**Listed records:**
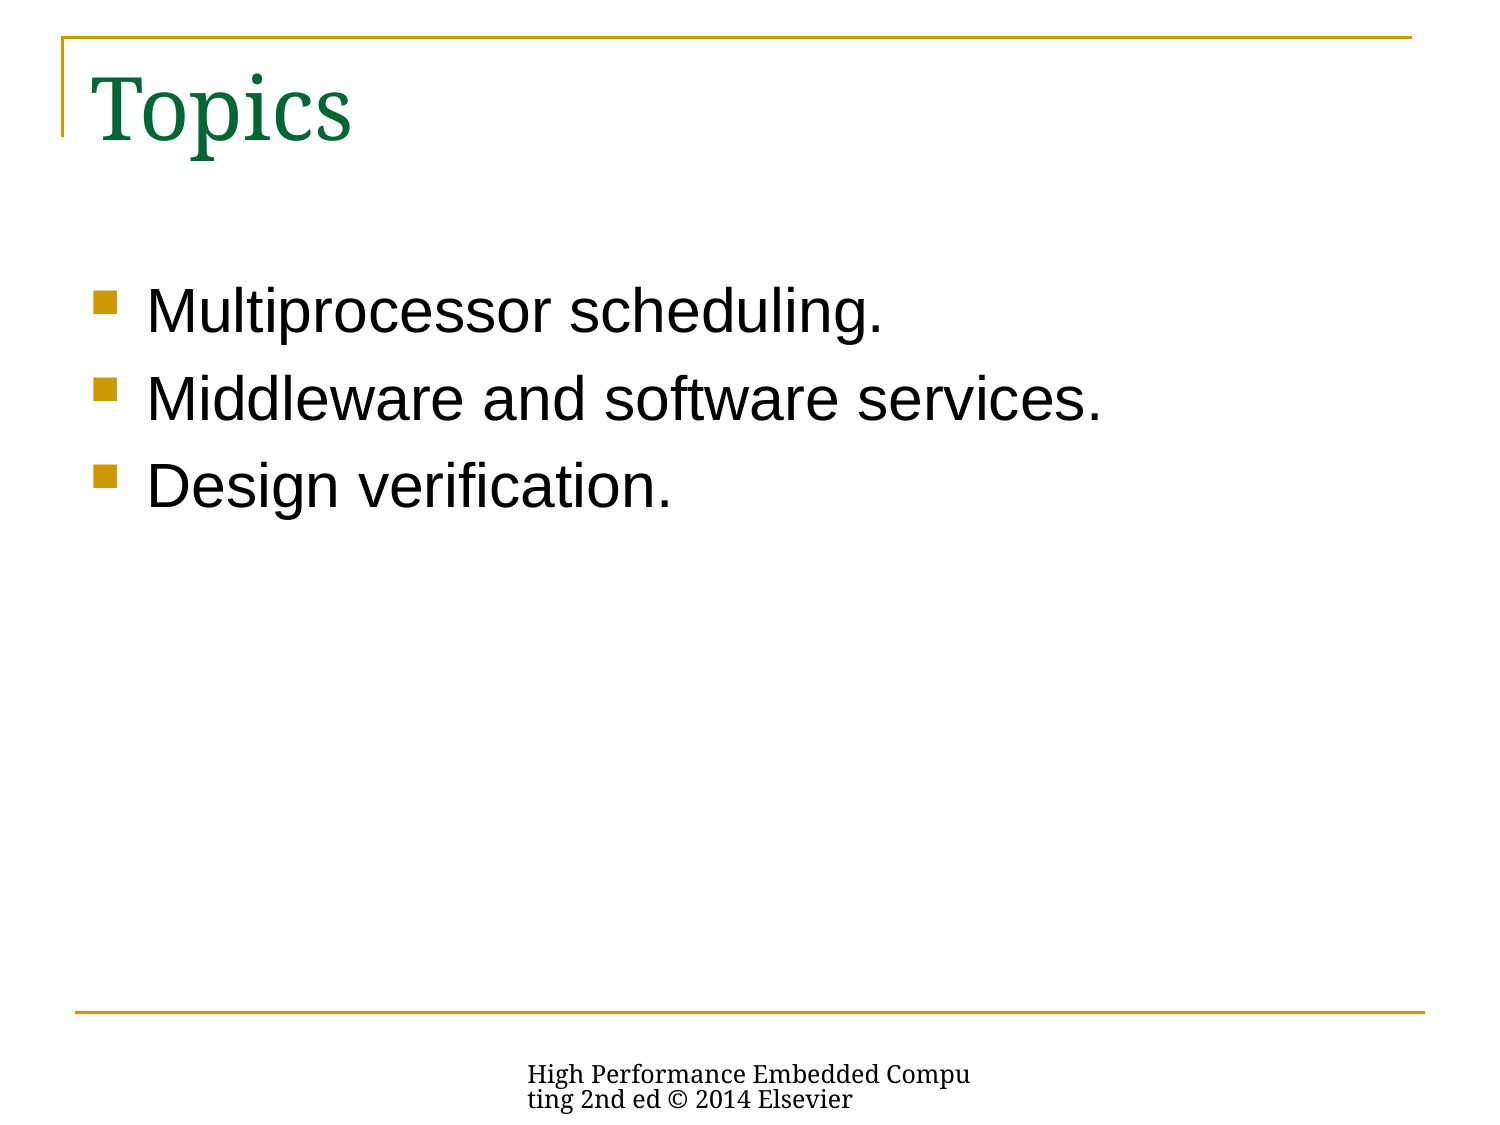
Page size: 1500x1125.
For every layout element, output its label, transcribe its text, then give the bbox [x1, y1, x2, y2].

footer High Performance Embedded Computing 2nd ed © 2014 Elsevier [512, 1025, 988, 1100]
list Multiprocessor scheduling. Middleware and software services. Design verification. [75, 262, 1425, 1006]
title Topics [75, 45, 1425, 233]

**Work required:**
Print all the records exactly, minus any images.

**Task answer:**
Page size: 1500x1125.
For every layout element, output its label, transcribe its text, then give the bbox [x1, y1, x2, y2].

footer High Performance Embedded Computing 2nd ed © 2014 Elsevier [512, 1025, 988, 1100]
list Multiprocessor scheduling. Middleware and software services. Design verification. [75, 262, 1425, 1006]
title Topics [75, 45, 1425, 233]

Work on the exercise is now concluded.